L'homo quebecensis a encore plus peur d'attendre des mois avant de se faire soigner que de perdre son job. Et il craint aussi par-dessus tout qu'un autre viaduc finisse par tomber sur la tête de quelqu'un.

Tel est le portrait inédit  -et surprenant - que trace la première enquête jamais réalisée sur la perception des risques au Québec. L'exercice est l'oeuvre de deux chercheuses du Centre interuniversitaire de recherche en analyse des organisations (Cirano) et ses résultats seront publiés dans un ouvrage à paraître la semaine prochaine.

«Notre intention est de suivre annuellement l'évolution des préoccupations afin d'être utile aux décideurs, qu'ils soient politiciens ou gestionnaires», explique Nathalie de Marcellis-Warin , co-auteure du livre et aussi professeur à École Polytechnique de Montréal, lors d'un entretien avec La Presse Affaires.

Surprise, la chercheuse l'a été un peu elle aussi en recevant les résultats de cette enquête pour laquelle 1130 personnes ont été interrogées par la firme Léger Marketing, entre le 22 et le 27 juin 2011. «Les réponses sont en lien avec l'actualité de cette période», constate-t-elle. Si l'exercice était répété aujourd'hui, le conflit étudiant ferait probablement partie du tableau, selon elle.

Les préoccupations des Québécois ne sont pas les mêmes selon qu'ils pensent à eux personnellement, ou à la société à laquelle ils appartiennent. Ainsi, sur le plan personnel, ce sont les risques reliés au système de santé, comme le temps d'attente dans les urgences ou le risque d'infection dans les hôpitaux, qui prennent le dessus.

Collectivement, par contre, les Québécois s'inquiètent davantage des risques liés aux infrastructures de transport, routes, autoroutes et viaducs.

Les auteures de l'enquête ont demandé aux répondants de se prononcer sur 30 sujets et enjeux d'actualité partout dans le monde, en y ajoutant des situations particulières au Québec. Le niveau de risque perçu pour chacun des sujets devait être évalué sur une échelle de 1 à 5 allant de négligeable (zéro), à très grand (5).

Les enjeux identifiés comme les plus préoccupants par les répondants sont, dans l'ordre, l'engorgement des urgences, l'état des ponts et des viaducs, la difficulté d'accéder aux services de santé et la hausse du coût de la vie.

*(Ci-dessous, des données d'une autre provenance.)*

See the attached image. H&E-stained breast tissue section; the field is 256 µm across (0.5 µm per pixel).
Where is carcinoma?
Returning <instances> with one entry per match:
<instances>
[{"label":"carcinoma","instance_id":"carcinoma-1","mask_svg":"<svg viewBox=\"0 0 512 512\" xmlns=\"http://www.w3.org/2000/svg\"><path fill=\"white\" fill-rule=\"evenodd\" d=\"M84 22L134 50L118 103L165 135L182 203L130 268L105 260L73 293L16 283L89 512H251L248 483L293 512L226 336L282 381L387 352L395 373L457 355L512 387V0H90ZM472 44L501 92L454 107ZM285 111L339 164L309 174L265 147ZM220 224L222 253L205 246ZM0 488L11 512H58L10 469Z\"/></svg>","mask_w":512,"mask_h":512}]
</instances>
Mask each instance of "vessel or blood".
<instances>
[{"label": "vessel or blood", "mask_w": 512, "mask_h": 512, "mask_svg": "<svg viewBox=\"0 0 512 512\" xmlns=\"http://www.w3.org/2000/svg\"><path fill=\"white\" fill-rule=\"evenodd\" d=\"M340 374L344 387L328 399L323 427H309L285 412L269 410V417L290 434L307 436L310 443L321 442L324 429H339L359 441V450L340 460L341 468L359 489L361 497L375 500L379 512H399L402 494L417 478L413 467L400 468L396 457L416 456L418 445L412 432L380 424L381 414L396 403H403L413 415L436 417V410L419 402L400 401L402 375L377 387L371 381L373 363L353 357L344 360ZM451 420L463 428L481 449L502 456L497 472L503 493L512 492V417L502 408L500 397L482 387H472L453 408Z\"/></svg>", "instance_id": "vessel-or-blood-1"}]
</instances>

L'exploration pour trouver du gaz de schiste vient assez haut dans liste, avant les préoccupations financières liées à la retraite, ce qui donne une idée de la tâche qui attend les promoteurs de l'industrie pour rallier les Québécois à leur cause. Les activités d'exploration pétrolière dans le Golfe Saint-Laurent est aussi jugée préoccupante, mais moins que la question du gaz de schiste.

L'enquête révèle aussi que plus les Québécois se préoccupent d'un enjeu, moins ils ont confiance au gouvernement pour trouver des solutions. À la veille d'une élection générale, ça peut donner matière à réflexion à ceux qui seront sur les rangs.

Tous ces enjeux ont été examinés sous différents angles, comme l'âge, le sexe et la langue d'usage. On y apprend aussi que les Québécois s'informent surtout à la radio et la télé, mais qu'ils accordent beaucoup de crédibitilité à la presse écrite payante. Cette mine de renseignements donne finalement une bonne idée de ce qui se cache derrière ce qu'on appelle l'opinion publique.

Perception des risques au Québec, Nathalie de Marcellis-Warin et Ingrid Peignier, Cirano, Presses internationales Polytechnique, 164 pages.